Thomas and Klinefelter make an extremely tight duo, knowing each other so well that their reactions, the push and pull of the two independent voices, sound completely natural. Closer listening will uncover the seamless changing of roles as Klinefelter, playing the natural supporting role, will, in the course of things, inject a phrase fragment that is instantly picked up by Thomas. Conversely, Klinefelter will just as quickly respond to something Thomas has played.

Since the balance constantly shifts between the two players, the amount of melodic detail presented is enormous. When combined with the rhythmic subtleties that are continually mutating, the effect becomes one of being surrounded by the music as it flows.

Knowing the tunes enhances the pleasure of this recording, since it's possible to observe how the distance between the core melody and the improvisation changes. Thomas and Klinefelter communicate their deepest feelings, playing for and to each other. These are tunes they have played for many years, and have changed over time. Says Klinefelter, "Rather than getting bored with a composition, the more familiar with it we become the more we see the deeper possibilities within it."

Thomas acknowledges the deep influence of Bill Evans in his musical thought and playing. The fact that the above description could be said of any number of Evans' trios is not coincidence, and is meant to be the highest tribute.

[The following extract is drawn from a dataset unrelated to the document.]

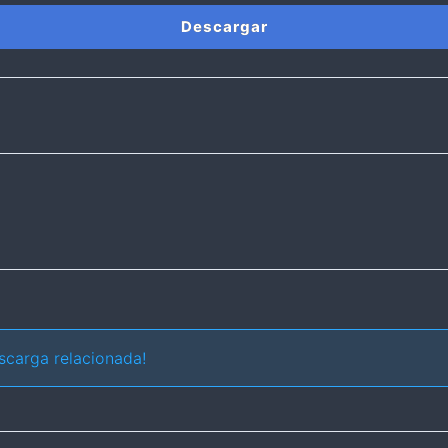
Descargar
scarga relacionada!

While "Blues for Zarathustra" can be heard as homage to Evan's legacy, that does not diminish its achievement. The longest track, "I Thought About You", easily bears repeated listens, exposing new features each time. This is the magic of Klinefelter and Thomas.
Budd Kopman - All About Jazz

Pianist Ron Thomas and bassist Paul Klinefelter had worked together for two decades by the time of this 2002 duo session, which shows in the music they produce throughout the date. While it may be a bit of a cliche to say that Thomas's playing style is descended in part from that of the late Bill Evans, his lyricism and long, thoughtful lines in the ballads like Evans' "Time Remembered" are unmistakable. Together with Klinefelter, the duo has the kind of musical E.S.P. that is somewhat rare in jazz, whoever is accompanying the other player always anticipates just where he is going. The intricate improvisation leading into Charlie Parker's "Yardbird Suite" is a treat, while the breezy samba setting of "Young and Foolish" nicely freshens an old chestnut. The pianist's deliberate "Blues For Zarathustra" leave the listener wanting more. Recommended.
Ken Dryden - All Music Guide

The music is emphatically post-Evans, with Klinefelter playing an active notey role as per the style. They have been playing these particular tunes since way back, so the notes say. It shows. Sometimes, as in "Yardbird Suite", they don't seem to bother with the head, and just dive into the improvisations, getting deeply inside the structure of the tune. Semi-lush chords, many blocked, an actively flowing line spinning (sometimes in the Bop mode) and some rhythmic displacements characterize Thomas' playing and he is good at it. "Blues for Zarathustra" finds Thomas and Klinefelter leaving the high point for last. They take the tempo at a crawl, modulate extensively until settling on a key center, and give one the spooky after hours feel of four a.m, at an empty club. It is very reflective, with great use of space, great voicings. Well done. For Evans' fans, this will give you something new and beyond to listen to. There's no doubt these two can deliver musically. And they do here.